(Data rows)
'''

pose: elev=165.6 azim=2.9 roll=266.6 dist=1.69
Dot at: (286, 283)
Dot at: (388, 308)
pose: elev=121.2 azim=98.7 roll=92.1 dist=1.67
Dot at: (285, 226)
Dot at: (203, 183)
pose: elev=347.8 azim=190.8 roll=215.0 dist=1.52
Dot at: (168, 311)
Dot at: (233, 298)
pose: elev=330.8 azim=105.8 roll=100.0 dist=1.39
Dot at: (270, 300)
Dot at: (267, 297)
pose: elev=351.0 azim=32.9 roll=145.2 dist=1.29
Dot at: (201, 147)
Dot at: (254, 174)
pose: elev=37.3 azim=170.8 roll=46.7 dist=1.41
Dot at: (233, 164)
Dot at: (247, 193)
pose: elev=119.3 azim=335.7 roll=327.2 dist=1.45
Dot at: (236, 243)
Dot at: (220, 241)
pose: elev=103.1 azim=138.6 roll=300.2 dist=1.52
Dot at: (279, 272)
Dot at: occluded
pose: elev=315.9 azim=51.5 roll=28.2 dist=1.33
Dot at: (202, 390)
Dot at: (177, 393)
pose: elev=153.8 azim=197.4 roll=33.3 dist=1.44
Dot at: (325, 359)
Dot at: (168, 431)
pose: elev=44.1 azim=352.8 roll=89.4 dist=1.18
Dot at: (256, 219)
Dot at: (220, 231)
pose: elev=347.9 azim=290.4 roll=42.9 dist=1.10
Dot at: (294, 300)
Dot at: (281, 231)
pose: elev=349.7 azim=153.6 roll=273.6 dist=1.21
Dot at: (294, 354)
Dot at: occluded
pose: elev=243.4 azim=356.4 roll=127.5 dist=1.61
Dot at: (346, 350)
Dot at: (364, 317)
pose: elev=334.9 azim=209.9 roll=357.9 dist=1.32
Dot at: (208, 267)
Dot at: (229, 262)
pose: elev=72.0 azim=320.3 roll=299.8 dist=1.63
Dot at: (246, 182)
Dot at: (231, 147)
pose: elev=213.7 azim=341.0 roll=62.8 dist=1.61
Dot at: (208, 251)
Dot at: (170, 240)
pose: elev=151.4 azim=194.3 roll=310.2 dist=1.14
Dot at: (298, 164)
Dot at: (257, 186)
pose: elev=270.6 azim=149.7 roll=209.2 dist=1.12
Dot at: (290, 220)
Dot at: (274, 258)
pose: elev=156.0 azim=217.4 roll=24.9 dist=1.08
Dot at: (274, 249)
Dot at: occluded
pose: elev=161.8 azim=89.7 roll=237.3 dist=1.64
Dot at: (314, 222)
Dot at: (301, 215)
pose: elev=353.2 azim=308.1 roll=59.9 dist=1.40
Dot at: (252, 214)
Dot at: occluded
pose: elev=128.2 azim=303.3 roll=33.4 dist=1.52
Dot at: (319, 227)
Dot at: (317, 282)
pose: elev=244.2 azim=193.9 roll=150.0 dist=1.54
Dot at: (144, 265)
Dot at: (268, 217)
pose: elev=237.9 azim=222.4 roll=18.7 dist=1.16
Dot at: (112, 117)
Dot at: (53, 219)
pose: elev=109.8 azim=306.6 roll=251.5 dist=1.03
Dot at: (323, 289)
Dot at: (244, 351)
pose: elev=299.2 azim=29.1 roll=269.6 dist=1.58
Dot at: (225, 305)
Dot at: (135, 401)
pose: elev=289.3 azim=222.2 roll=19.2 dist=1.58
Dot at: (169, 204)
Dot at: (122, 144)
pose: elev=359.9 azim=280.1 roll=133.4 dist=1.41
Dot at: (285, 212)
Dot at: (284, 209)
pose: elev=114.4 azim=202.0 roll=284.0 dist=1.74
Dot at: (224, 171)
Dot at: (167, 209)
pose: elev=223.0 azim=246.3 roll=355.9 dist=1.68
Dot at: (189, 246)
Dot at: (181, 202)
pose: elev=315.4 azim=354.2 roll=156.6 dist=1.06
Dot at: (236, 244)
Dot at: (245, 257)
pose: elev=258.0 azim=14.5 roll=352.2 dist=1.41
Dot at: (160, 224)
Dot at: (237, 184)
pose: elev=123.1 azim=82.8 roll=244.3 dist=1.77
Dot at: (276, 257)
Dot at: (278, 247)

'''

(Exercise instructions)
Can you retype the stretch of material from its first line through the line containing "Dot at: (168, 431)", both ends included?

(Response)
pose: elev=165.6 azim=2.9 roll=266.6 dist=1.69
Dot at: (286, 283)
Dot at: (388, 308)
pose: elev=121.2 azim=98.7 roll=92.1 dist=1.67
Dot at: (285, 226)
Dot at: (203, 183)
pose: elev=347.8 azim=190.8 roll=215.0 dist=1.52
Dot at: (168, 311)
Dot at: (233, 298)
pose: elev=330.8 azim=105.8 roll=100.0 dist=1.39
Dot at: (270, 300)
Dot at: (267, 297)
pose: elev=351.0 azim=32.9 roll=145.2 dist=1.29
Dot at: (201, 147)
Dot at: (254, 174)
pose: elev=37.3 azim=170.8 roll=46.7 dist=1.41
Dot at: (233, 164)
Dot at: (247, 193)
pose: elev=119.3 azim=335.7 roll=327.2 dist=1.45
Dot at: (236, 243)
Dot at: (220, 241)
pose: elev=103.1 azim=138.6 roll=300.2 dist=1.52
Dot at: (279, 272)
Dot at: occluded
pose: elev=315.9 azim=51.5 roll=28.2 dist=1.33
Dot at: (202, 390)
Dot at: (177, 393)
pose: elev=153.8 azim=197.4 roll=33.3 dist=1.44
Dot at: (325, 359)
Dot at: (168, 431)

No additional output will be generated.